8BitDo Ultimate 2C controller on display on a Thermaltake pegboard

(Image credit: Future)

And the colour schemes look absolutely gorgeous, don't you think? It's one controller that I've been genuinely proud to display on my pegboard, and I'm not usually one for all that colourful nonsense—it's usually blacks, whites, browns, and beiges for me. But pastel colours I can gel with, as they're not too in-your face and can add a nice accent to a setup.

Buy if...

You want premium quality for less: This controller feels much better than its price tag implies it should, thanks to clicky buttons and Hall effect sensors, and its 2.4G wireless connection is very responsive.

You want to add some flair to your setup: The various colour schemes the 8BitDo Ultimate 2C comes in can add a nice bit of vibrancy to your gaming den.

Don't buy if...

❌ You aren't used to tucking your elbows in while gaming: The 8BitDo Ultimate 2C feels very much like a Switch Pro controller in-hand, and that slimmer design might be uncomfortable if you're not used to keeping your elbows tucked in.

You want Bluetooth across different devices: Unfortunately, this controller only supports connecting to Android devices over Bluetooth.

Anyway, that's unfortunately where the fun ends—because when the rubber met the road, for some of my longer gaming sessions, my hands weren't as pleased as my eyes were. That's because the 8BitDo Ultimate 2C has a Switch Pro-esque slimline design that belies its seeming Xbox layout.

Compare the 8BitDo to the admittedly more expensive Xbox Wireless Controller (or another budget controller such as the Nova Lite) and you'll notice it's far less splayed. What this means in practice is that your wrists have to be pushed in more, or your elbows tucked in more, to keep things comfy. That might be fine for some—and clearly it is, because lots of people love the Switch Pro controller—but gaming like that is uncomfortable for me.

Given the Xbox-style layout that lured me in, I'd have liked an Xbox-style design, too, splayed grips and all. But 8BitDo has kept those grips tucked in, and for gaming sessions longer than an hour my hands did start to complain. Not much, mind, but more than with an Xbox controller, for sure. It felt comfortable if I kept my elbows tucked in, but screw that when I'm sitting back and exploring the rocky expanses of Firewatch.

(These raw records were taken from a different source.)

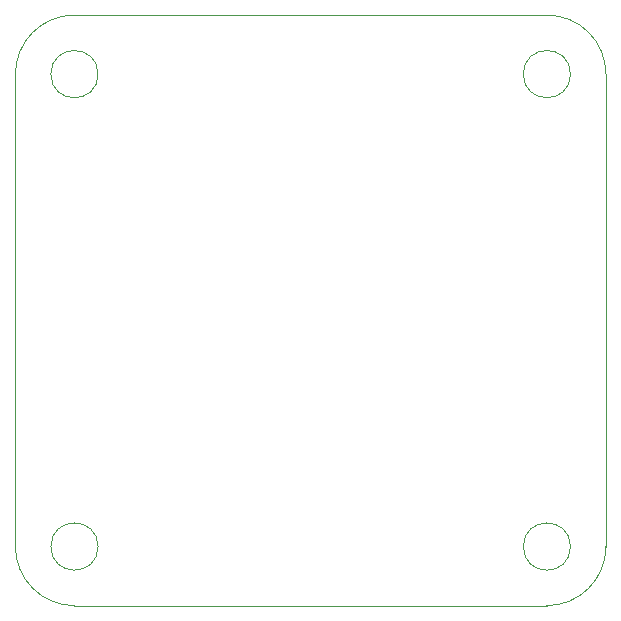
<source format=gbr>
G04 #@! TF.GenerationSoftware,KiCad,Pcbnew,5.1.4-e60b266~84~ubuntu19.04.1*
G04 #@! TF.CreationDate,2020-02-26T10:38:06+11:00*
G04 #@! TF.ProjectId,93ng-blue-aux-esp32-only,39336e67-2d62-46c7-9565-2d6175782d65,rev?*
G04 #@! TF.SameCoordinates,Original*
G04 #@! TF.FileFunction,Profile,NP*
%FSLAX46Y46*%
G04 Gerber Fmt 4.6, Leading zero omitted, Abs format (unit mm)*
G04 Created by KiCad (PCBNEW 5.1.4-e60b266~84~ubuntu19.04.1) date 2020-02-26 10:38:06*
%MOMM*%
%LPD*%
G04 APERTURE LIST*
%ADD10C,0.100000*%
G04 APERTURE END LIST*
D10*
X217000000Y-117000000D02*
G75*
G03X217000000Y-117000000I-2000000J0D01*
G01*
X177000000Y-117000000D02*
G75*
G03X177000000Y-117000000I-2000000J0D01*
G01*
X177000000Y-77000000D02*
G75*
G03X177000000Y-77000000I-2000000J0D01*
G01*
X217000000Y-77000000D02*
G75*
G03X217000000Y-77000000I-2000000J0D01*
G01*
X220000000Y-117000000D02*
G75*
G02X215000000Y-122000000I-5000000J0D01*
G01*
X175000000Y-122000000D02*
G75*
G02X170000000Y-117000000I0J5000000D01*
G01*
X170000000Y-77000000D02*
G75*
G02X175000000Y-72000000I5000000J0D01*
G01*
X215000000Y-72000000D02*
G75*
G02X220000000Y-77000000I0J-5000000D01*
G01*
X170000000Y-77000000D02*
X170000000Y-117000000D01*
X215000000Y-72000000D02*
X175000000Y-72000000D01*
X220000000Y-117000000D02*
X220000000Y-77000000D01*
X175000000Y-122000000D02*
X215000000Y-122000000D01*
M02*

</source>
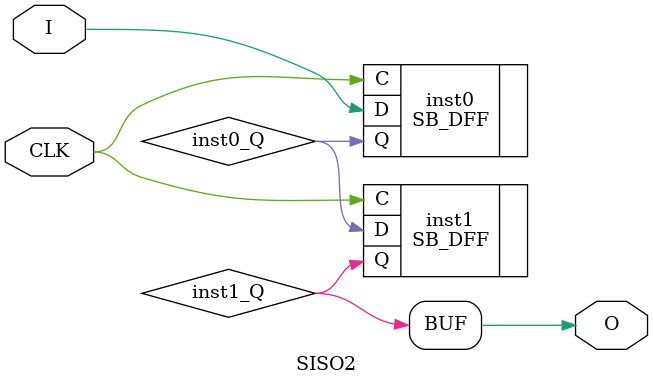
<source format=v>
module SISO2 (input  I, output  O, input  CLK);
wire  inst0_Q;
wire  inst1_Q;
SB_DFF inst0 (.C(CLK), .D(I), .Q(inst0_Q));
SB_DFF inst1 (.C(CLK), .D(inst0_Q), .Q(inst1_Q));
assign O = inst1_Q;
endmodule


</source>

If you're fine with Switch Pro-style grips and are happy with no official Bluetooth support on Windows, I can give this controller a very firm recommendation—top marks, across the board. But given proper non-Android Bluetooth support is pretty common for peripherals these days, and given pretty much everyone finds Xbox controller designs comfortable but not everyone finds Switch Pro controller designs comfortable, I can't help but think of these two things as detracting from an otherwise perfect and incredibly value-friendly product.